Electric cars are becoming an increasingly popular choice for buyers in Europe and here. Due to the rising prices of motor fuels, the demand for electric cars has been even higher in the recent period, many want to make the leap to electricity also for the environmental protection aspect. Detractors, of course, point to the battery, and confused buyers are looking for answers to their questions. One of the most frequently asked questions concerns the lifespan of batteries, or what happens to them at the end of their lifespan.
Like smartphones and other entertainment devices, electric cars store energy in lithium-ion batteries. When the battery runs out of energy, it is simply recharged by connecting it to the mains. The process is thus repeated and ensures uninterrupted use. But the result of this is the declining performance of the lithium-ion battery, which stores too little energy over a period of time and the electric range begins to shorten. A large, heavy battery needs to be replaced, but what happens to it when it is removed from the car and replaced with a new one?
In an ideal scenario, you would actually send the old lithium-ion battery to a recycling center and make a new one out of it. This scenario is possible, but the process is extremely expensive, slow and certainly not the most efficient. We look to the future with optimism and believe that this will change, but so far it hasn’t. As the number of electric cars increases, the process will also become cheaper, but for now, a second life for batteries with reduced capacity makes sense. At Tesla, they claim that they can recycle up to 92 percent of the materials used in batteries and throw nothing away. Manufacturers are now primarily focusing on using materials that are easier to recycle and reuse.

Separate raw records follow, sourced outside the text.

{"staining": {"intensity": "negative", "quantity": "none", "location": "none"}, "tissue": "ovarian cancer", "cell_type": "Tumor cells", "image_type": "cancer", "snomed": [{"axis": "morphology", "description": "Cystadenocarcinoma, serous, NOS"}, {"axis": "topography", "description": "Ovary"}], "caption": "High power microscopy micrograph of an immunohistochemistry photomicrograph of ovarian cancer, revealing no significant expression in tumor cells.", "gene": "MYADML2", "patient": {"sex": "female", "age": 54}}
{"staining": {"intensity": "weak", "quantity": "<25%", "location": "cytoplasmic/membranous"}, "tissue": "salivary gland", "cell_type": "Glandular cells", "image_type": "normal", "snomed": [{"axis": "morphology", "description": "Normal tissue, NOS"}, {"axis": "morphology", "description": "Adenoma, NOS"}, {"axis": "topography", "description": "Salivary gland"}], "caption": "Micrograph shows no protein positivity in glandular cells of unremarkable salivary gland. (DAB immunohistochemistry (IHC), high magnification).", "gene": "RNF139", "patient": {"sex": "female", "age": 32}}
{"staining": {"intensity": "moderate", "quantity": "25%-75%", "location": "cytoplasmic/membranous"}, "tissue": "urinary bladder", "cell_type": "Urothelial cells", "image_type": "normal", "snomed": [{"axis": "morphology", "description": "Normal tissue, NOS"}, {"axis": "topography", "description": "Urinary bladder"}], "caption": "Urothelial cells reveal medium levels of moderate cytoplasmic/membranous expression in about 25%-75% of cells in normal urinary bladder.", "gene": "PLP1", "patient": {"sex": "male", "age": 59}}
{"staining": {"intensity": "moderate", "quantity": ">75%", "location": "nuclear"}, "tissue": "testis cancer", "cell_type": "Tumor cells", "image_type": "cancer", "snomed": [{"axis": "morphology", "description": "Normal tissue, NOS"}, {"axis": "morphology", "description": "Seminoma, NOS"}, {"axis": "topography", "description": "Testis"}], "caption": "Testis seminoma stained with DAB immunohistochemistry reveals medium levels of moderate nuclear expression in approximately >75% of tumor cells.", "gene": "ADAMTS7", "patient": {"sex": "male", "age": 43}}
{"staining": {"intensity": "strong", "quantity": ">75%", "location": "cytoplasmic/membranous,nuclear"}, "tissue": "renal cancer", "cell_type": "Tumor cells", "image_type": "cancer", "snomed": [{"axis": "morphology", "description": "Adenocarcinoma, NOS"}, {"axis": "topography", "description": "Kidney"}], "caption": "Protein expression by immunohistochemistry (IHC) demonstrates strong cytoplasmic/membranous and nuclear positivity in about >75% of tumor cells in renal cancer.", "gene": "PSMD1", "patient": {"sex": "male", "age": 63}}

If we look at it from an economic point of view, given today’s stocks and purchase prices, only cobalt recycling is financially justified. In addition to other less important elements, lithium, manganese and nickel remain in the battery. The latter require additional procedures, which is why the price of recycling increases further. This is not the most encouraging information for the environment, because recycling centers, if they do not already have a buyer for one of these rare earth materials, will not recycle them. In this case, landfills quickly accumulate several tons of materials that are of no use to anyone.
According to the current technological development, two methods of recycling are introduced: with extremely high temperature or with the use of acid. With both, emissions are produced during the recycling process, or the materials used during recycling must be disposed of somewhere. Manufacturers, on the other hand, are reducing the proportion of cobalt in batteries. This is an additional blow to companies involved in the recycling of lithium-ion batteries. Their earnings will be even lower, and the amount of recovered materials will be even lower as a result. The light at the end of the tunnel is a method known as direct recycling, where the cathode mixture remains intact, but for now this type of recycling is not yet ready for general use.
According to science.org, one of the biggest costs that companies have is the transportation of lithium-ion batteries. Due to their mass and dimensions, the transport from one location to the recycling center brings quite a few problems and, above all, costs. According to estimates on this website, the transportation of these batteries means as much as 40 percent of all costs incurred during battery processing. Due to the risk of fire, companies must follow strict legal requirements and transport batteries in special trucks. Transport companies charge for additional services due to a number of factors that can endanger the safety of the driver and the truck. Finally, higher-paid, specially trained workers to ensure safe battery recycling must be added to the cost equation.
In most cases, car manufacturers give a warranty of seven or eight years or up to 150,000 kilometers on lithium-ion batteries. As part of the warranty terms, most allow a drop in battery capacity of up to 70 or 80 percent. Therefore, if the capacity drops below the limited value, the customer is entitled to replace the battery pack with a new one. After the warranty period has expired and the battery cells have degraded, the buyer bears the costs of the replacement if he decides to do so. Car manufacturers, however, say battery degradation is minimal and should last the life of the car.
But when the battery loses 30 percent of its original capacity and is replaced with a new one in the car, its life does not end with destruction and recycling. More and more often, manufacturers and other companies buy it and use its key parts in household electricity storage. For example, the Mercedes electric EQS with a battery capacity of more than 100 kilowatt hours is used to create quite a few household energy storage units. This requires minimal intervention in the battery, costs are lower and they do not require additional rare earth materials for production. When the life of the battery is over even in the home, it will still need to be recycled. But in a few years or even a decade, recycling processes should already be improved, cheaper and more efficient. At the same time, such a battery pack is cheaper to buy than a brand new battery pack, so the purchase makes more sense for most ordinary users.